Reportage

Ecologie : une jeunesse volontaire mais en demande d'accompagnement

Lors du CNR organisé lundi 23 janvier 2023, jeunes et membres du gouvernement ont pu échanger autour des sujets liés à l'écologie.
Lors du CNR organisé lundi 23 janvier 2023, jeunes et membres du gouvernement ont pu échanger autour des sujets liés à l'écologie. © Thibaut Cojean
Par Thibaut Cojean, publié le 25 janvier 2023
7 min

Formation, engagement, services publics... Lors du CNR jeunesse consacré à l'écologie organisé ce lundi 23 janvier, les propositions des jeunes ont été accueillies chaudement par les ministres présents, mais se sont heurtées à une vision différente des efforts à faire.

Les échanges duraient depuis 45 minutes lorsque Bertrand, 30 ans, a demandé à se lever. "La jeunesse est déjà debout", a-t-il justifié. Mais "cette jeunesse a besoin que vous la souteniez, de manière fréquente et répétée", a ensuite insisté le jeune homme à l'attention de la Première ministre.

Avec Elisabeth Borne, cinq ministres assistaient, lundi 23 janvier 2023, à cette réunion du CNR (conseil national de la refondation) consacrée à la jeunesse et à l'écologie : Pap Ndiaye (Éducation nationale), Sarah El Haïry (Jeunesse), Sylvie Retailleau (Enseignement supérieur), Christophe Béchu (Transition écologique) et Agnès Pannier-Runacher (Transition énergétique).

# Consigne 1
D'après le reportage sur le CNR jeunesse consacré à l'écologie, combien de ministres assistaient à la réunion aux côtés d'Elisabeth Borne ?
# Consigne 2
Poursuivez le reportage sur le CNR jeunesse consacré à l'écologie à la suite de sa dernière phrase.

# Données recueillies

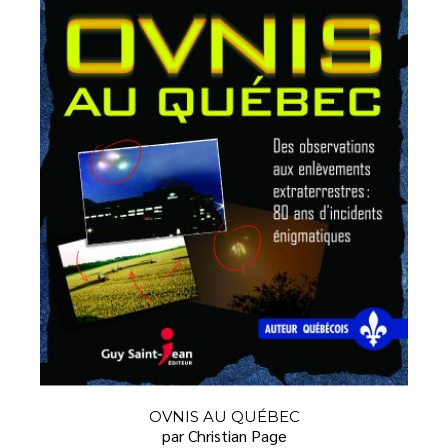
OVNIS AU QUÉBEC
par Christian Page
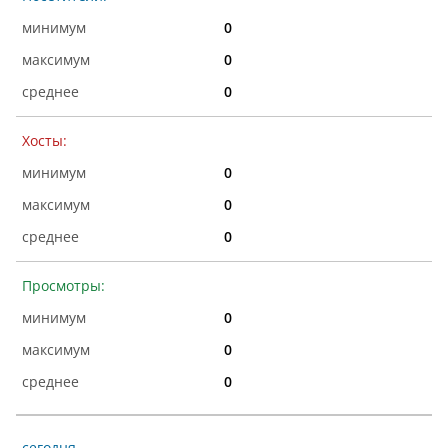
0
0
0
Хосты:
0
0
0
Просмотры:
0
0
0
сегодня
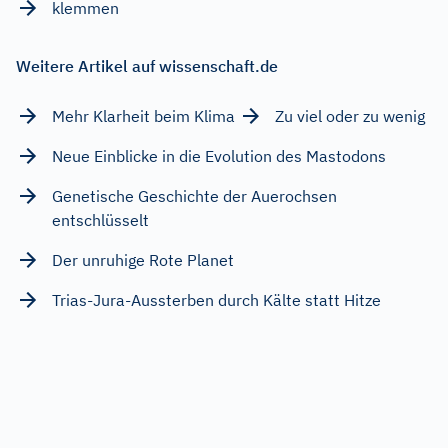
klemmen
Weitere Artikel auf wissenschaft.de
Mehr Klarheit beim Klima
Zu viel oder zu wenig
Neue Einblicke in die Evolution des Mastodons
Genetische Geschichte der Auerochsen
entschlüsselt
Der unruhige Rote Planet
Trias-Jura-Aussterben durch Kälte statt Hitze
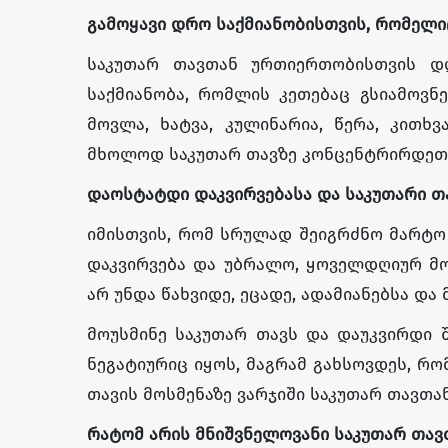
გამოყავი
დრო
საქმიანობისთვის
,
რომელი
საკუთარ თავთან ურთიერთობისთვის დღ
საქმიანობა, რომლის კეთებაც გსიამოვნ
მოვლა, ხატვა, კულინარია, წერა, კითხვ
მხოლოდ საკუთარ თავზე კონცენტრირდეთ 
დაოსტატდი
დაკვირვებასა
და
საკუთარი
თ
იმისთვის, რომ სრულად შეიგრძნო მარტო 
დაკვირვება და უბრალო, ყოველდღიურ მო
არ უნდა წახვიდე, ეცადე, ადამიანებსა დ
მოუსმინე საკუთარ თავს და დაუკვირდი შ
ნეგატიურიც იყოს, მაგრამ გახსოვდეს, რ
თავის მოსმენაზე ვარჯიში საკუთარ თავთა
რატომ
არის
მნიშვნელოვანი
საკუთარ
თავ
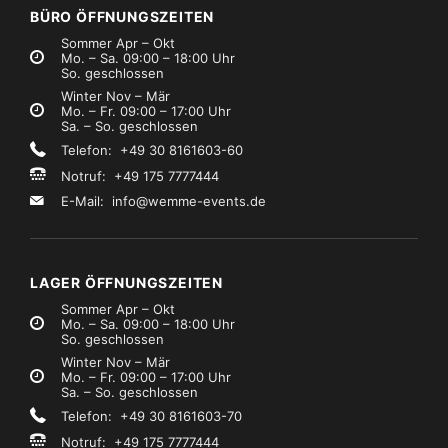
zzgl. MwSt.)
(zzgl. MwSt.)
BÜRO ÖFFNUNGSZEITEN
Sommer Apr – Okt
Mo. – Sa. 09:00 – 18:00 Uhr
So. geschlossen
Winter Nov – Mär
Mo. – Fr. 09:00 – 17:00 Uhr
Sa. – So. geschlossen
Telefon: +49 30 8161603-60
Notruf: +49 175 7777444
E-Mail:
info@wemme-events.de
LAGER ÖFFNUNGSZEITEN
Sommer Apr – Okt
Mo. – Sa. 09:00 – 18:00 Uhr
So. geschlossen
Winter Nov – Mär
Mo. – Fr. 09:00 – 17:00 Uhr
Sa. – So. geschlossen
Telefon: +49 30 8161603-70
Notruf: +49 175 7777444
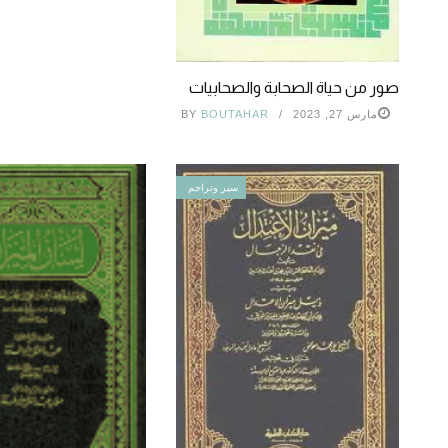
صور من حياة الصحابة والصحابيات
مارس 27, 2023
BOUTAHAR
BY
سير وتراجم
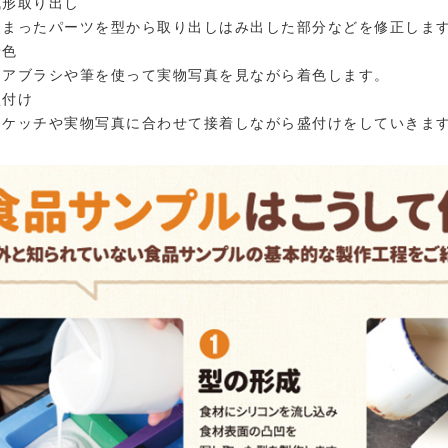
成形取り出し
固まったパーツを型から取り出しはみ出した部分などを修正しま
着色
エアブラシや筆を使って実物写真を見ながら着色します。
盛付け
スケッチや実物写真に合わせて接着しながら盛付けをしていきま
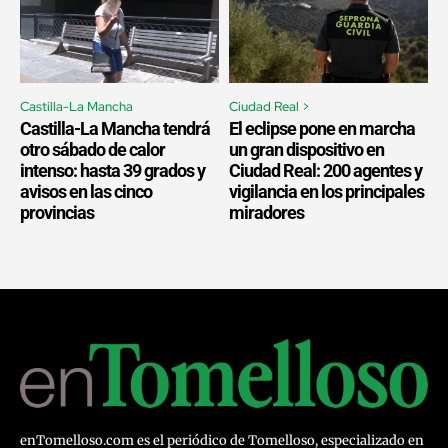
Castilla-La Mancha
Ciudad Real >
Castilla-La Mancha tendrá
El eclipse pone en marcha
otro sábado de calor
un gran dispositivo en
intenso: hasta 39 grados y
Ciudad Real: 200 agentes y
avisos en las cinco
vigilancia en los principales
provincias
miradores
enTomelloso.com es el periódico de Tomelloso, especializado en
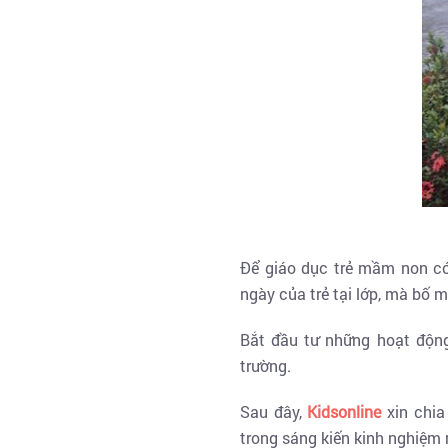
Để giáo dục trẻ mầm non có
ngày của trẻ tại lớp, mà bố 
Bắt đầu tư những hoạt động
trường.
Sau đây,
Kidsonline
xin chia
trong sáng kiến kinh nghiệm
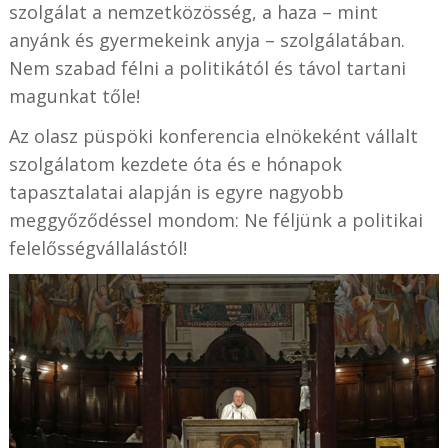
szolgálat a nemzetközösség, a haza – mint
anyánk és gyermekeink anyja – szolgálatában.
Nem szabad félni a politikától és távol tartani
magunkat tőle!
Az olasz püspöki konferencia elnökeként vállalt
szolgálatom kezdete óta és e hónapok
tapasztalatai alapján is egyre nagyobb
meggyőződéssel mondom: Ne féljünk a politikai
felelősségvállalástól!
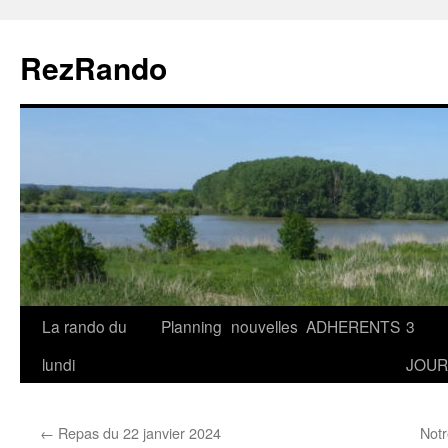
Aller
au
RezRando
contenu
La rando du
Planning
nouvelles
ADHERENTS
3
lundi
JOUR
←
Repas du 22 janvier 2024
Notr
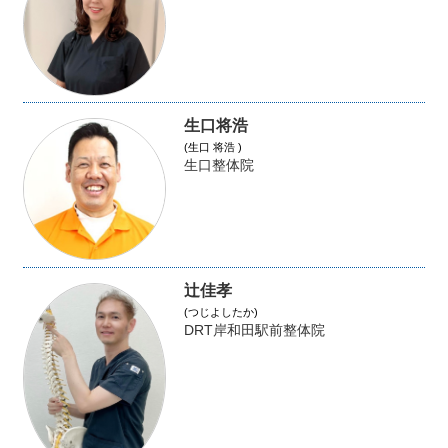
生口将浩
(生口 将浩 )
生口整体院
辻佳孝
(つじよしたか)
DRT岸和田駅前整体院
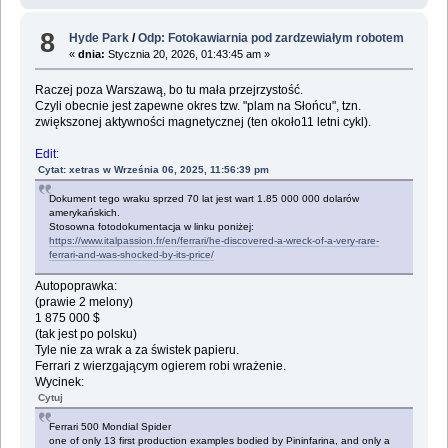
8
Hyde Park
/
Odp: Fotokawiarnia pod zardzewiałym robotem
«
dnia:
Stycznia 20, 2026, 01:43:45 am »
Raczej poza Warszawą, bo tu mała przejrzystość.
Czyli obecnie jest zapewne okres tzw. "plam na Słońcu", tzn.
zwiększonej aktywności magnetycznej (ten około11 letni cykl).
Edit:
Cytat: xetras w Września 06, 2025, 11:56:39 pm
Dokument tego wraku sprzed 70 lat jest wart 1.85 000 000 dolarów
amerykańskich.
Stosowna fotodokumentacja w linku poniżej:
https://www.italpassion.fr/en/ferrari/he-discovered-a-wreck-of-a-very-rare-
ferrari-and-was-shocked-by-its-price/
Autopoprawka:
(prawie 2 melony)
1 875 000 $
(tak jest po polsku)
Tyle nie za wrak a za świstek papieru.
Ferrari z wierzgającym ogierem robi wrażenie.
Wycinek:
Cytuj
Ferrari 500 Mondial Spider
one of only 13 first production examples bodied by Pininfarina, and only a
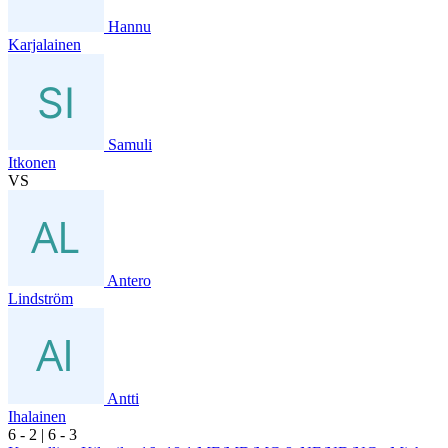
Hannu
Karjalainen
Samuli
Itkonen
VS
Antero
Lindström
Antti
Ihalainen
6
- 2
|
6
- 3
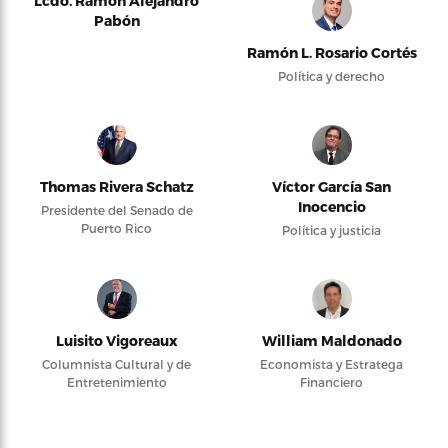
Lcdo. Ramón Alejandro
Pabón
Ramón L. Rosario Cortés
Política y derecho
Thomas Rivera Schatz
Víctor García San
Inocencio
Presidente del Senado de
Puerto Rico
Política y justicia
Luisito Vigoreaux
William Maldonado
Columnista Cultural y de
Economista y Estratega
Entretenimiento
Financiero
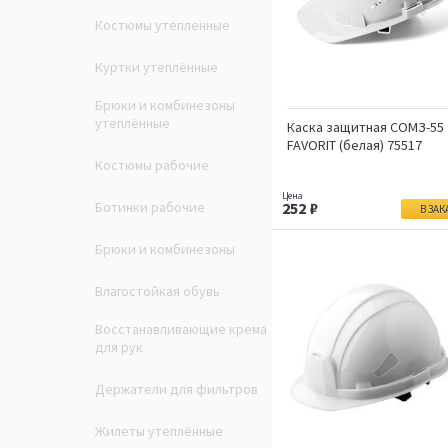
Костюмы утепленные
Куртки утеплённые
Брюки и комбинезоны
утеплённые
Каска защитная СОМЗ-55
FAVORIT (белая) 75517
Костюмы рабочие
Ботинки рабочие
252
В ЗАК
Брюки и комбинезоны
Влагостойкая обувь
Восстанавливающие крема
для рук
Держатели для фильтров
Жилеты утеплённые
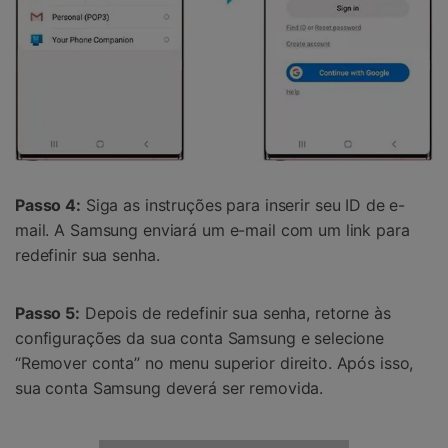
Passo 4:
Siga as instruções para inserir seu ID de e-
mail. A Samsung enviará um e-mail com um link para
redefinir sua senha.
Passo 5:
Depois de redefinir sua senha, retorne às
configurações da sua conta Samsung e selecione
“Remover conta” no menu superior direito. Após isso,
sua conta Samsung deverá ser removida.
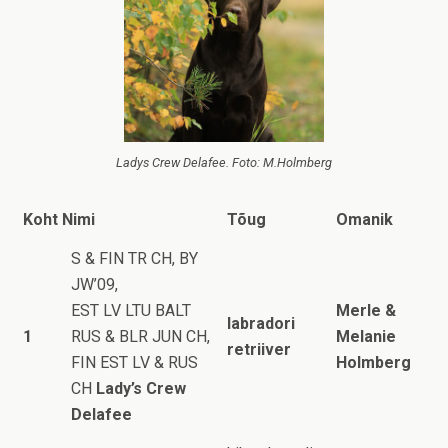
Ladys Crew Delafee. Foto: M.Holmberg
Koht
Nimi
Tõug
Omanik
S & FIN TR CH, BY
JW’09,
EST LV LTU BALT
Merle &
labradori
1
RUS & BLR JUN CH,
Melanie
retriiver
FIN EST LV & RUS
Holmberg
CH
Lady’s Crew
Delafee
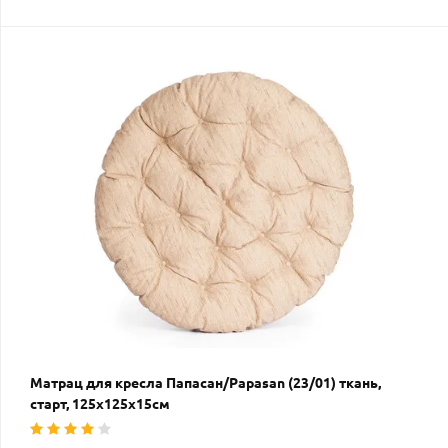
Матрац для кресла Папасан/Papasan (23/01) ткань,
старт, 125х125х15см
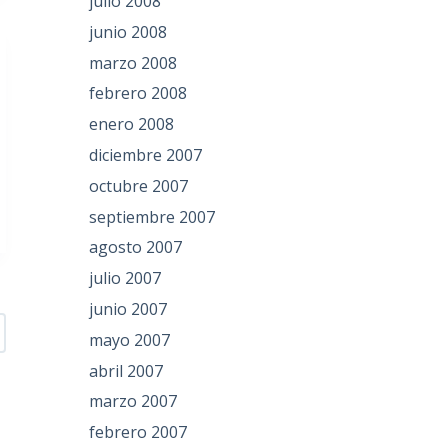
julio 2008
junio 2008
marzo 2008
febrero 2008
enero 2008
diciembre 2007
octubre 2007
septiembre 2007
agosto 2007
julio 2007
junio 2007
mayo 2007
abril 2007
marzo 2007
febrero 2007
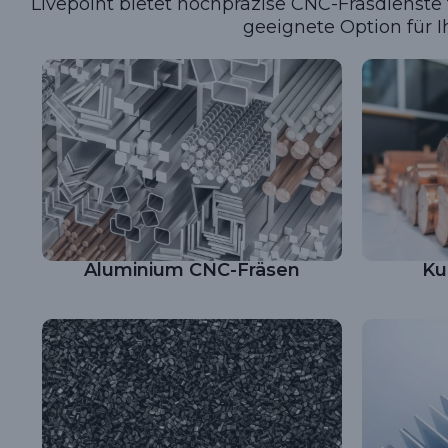
Livepoint bietet hochpräzise CNC-Fräsdienste
geeignete Option für 
Aluminium CNC-Fräsen
Ku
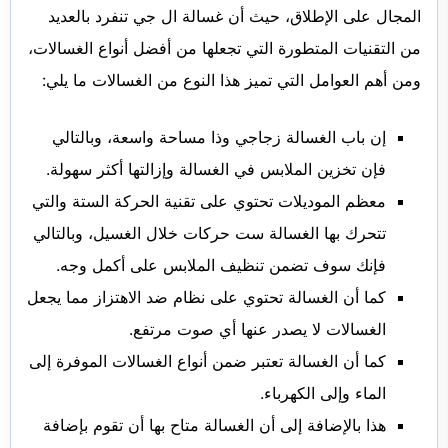
المجال على الإطلاق، حيث أن غسالة ال جي تنفرد بالعديد
من التقنيات المتطورة التي تجعلها من أفضل أنواع الغسالات،
ومن أهم العوامل التي تميز هذا النوع من الغسالات ما يلي:
إن باب الغسالة زجاجي وذا مساحة واسعة، وبالتالي
فإن تخزين الملابس في الغسالة وإزالتها أكثر سهولة.
معظم الموديلات تحتوي على تقنية الحركة الستة والتي
تتحرك بها الغسالة ست حركات خلال الغسيل، وبالتالي
فإنك سوف تضمن تنظيف الملابس على أكمل وجه.
كما أن الغسالة تحتوي على نظام ضد الاهتزاز مما يجعل
الغسالات لا يصدر عنها أي صوت مرتفع.
كما أن الغسالة تعتبر ضمن أنواع الغسالات الموفرة إلى
الماء وإلى الكهرباء.
هذا بالإضافة إلى أن الغسالة متاح بها أن تقوم بإضافة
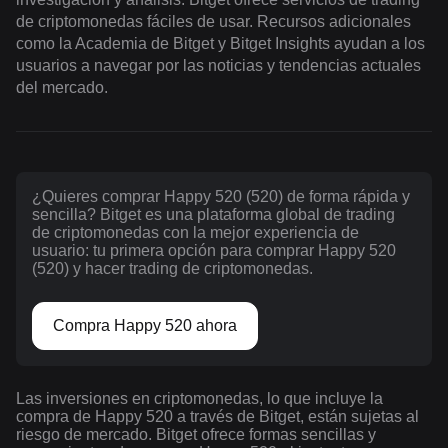
de criptomonedas fáciles de usar. Recursos adicionales
como la Academia de Bitget y Bitget Insights ayudan a los
usuarios a navegar por las noticias y tendencias actuales
del mercado.
¿Quieres comprar Happy 520 (520) de forma rápida y
sencilla? Bitget es una plataforma global de trading
de criptomonedas con la mejor experiencia de
usuario: tu primera opción para comprar Happy 520
(520) y hacer trading de criptomonedas.
Compra Happy 520 ahora
Las inversiones en criptomonedas, lo que incluye la
compra de Happy 520 a través de Bitget, están sujetas al
riesgo de mercado. Bitget ofrece formas sencillas y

# Réponse attendue 1
Cinq ministres assistaient à la réunion aux côtés d'Elisabeth Borne.

# Réponse attendue 2
L'intervention de Bertrand, très applaudie, trahissait la crainte de la quarantaine de jeunes présents ce soir-là : celle de ne pas être entendus. Car si les propositions concrètes n'ont pas manqué, ce que les jeunes ont réellement demandé au gouvernement, c'est un accompagnement dans leur engagement face au changement climatique.

"Donner aux jeunes les moyens de rêver"

Lutter contre l'éco-anxiété passe notamment par l'action. Mais les graphiques de Pour un réveil écologique ont montré qu'une une grande partie de la jeunesse souhaite s'engager sans savoir comment.

"C'est important de donner aux jeunes les moyens de rêver", souligne Maud, entrepreneuse qui a créé la banque responsable Green-Got. Si cette proposition vise notamment la communication (publicités, culture, influenceurs), créer un "récit national" permettant de rendre la transition écologique "désirable" passera également par des mesures concrètes.

Des propositions concrètes pour agir formulées par les jeunes

Invités par le gouvernement en raison de leur engagement ou de leurs actions, les jeunes n'ont pas manqué de propositions. En plus de la formation aux enjeux de la transition écologique, citée à presque toutes les interventions, la mise en place d'un chèque alimentation et la rénovation énergétique des universités ont aussi été demandées plusieurs fois.

Ryan, en terminale, voudrait "mettre les lycées en lien avec des associations" pour que les actions des éco-délégués ne soient pas isolées à l'échelle d'un établissement. Yann, étudiant en BTS, aimerait quant à lui valoriser les métiers verts peu connus tandis que Marie-Julie, infirmière de 23 ans, veut "mettre fin à la fermeture des lycées pros". Feris, 20 ans, propose de créer un "Toefl de l'écologie" pour permettre aux jeunes déscolarisés de se former.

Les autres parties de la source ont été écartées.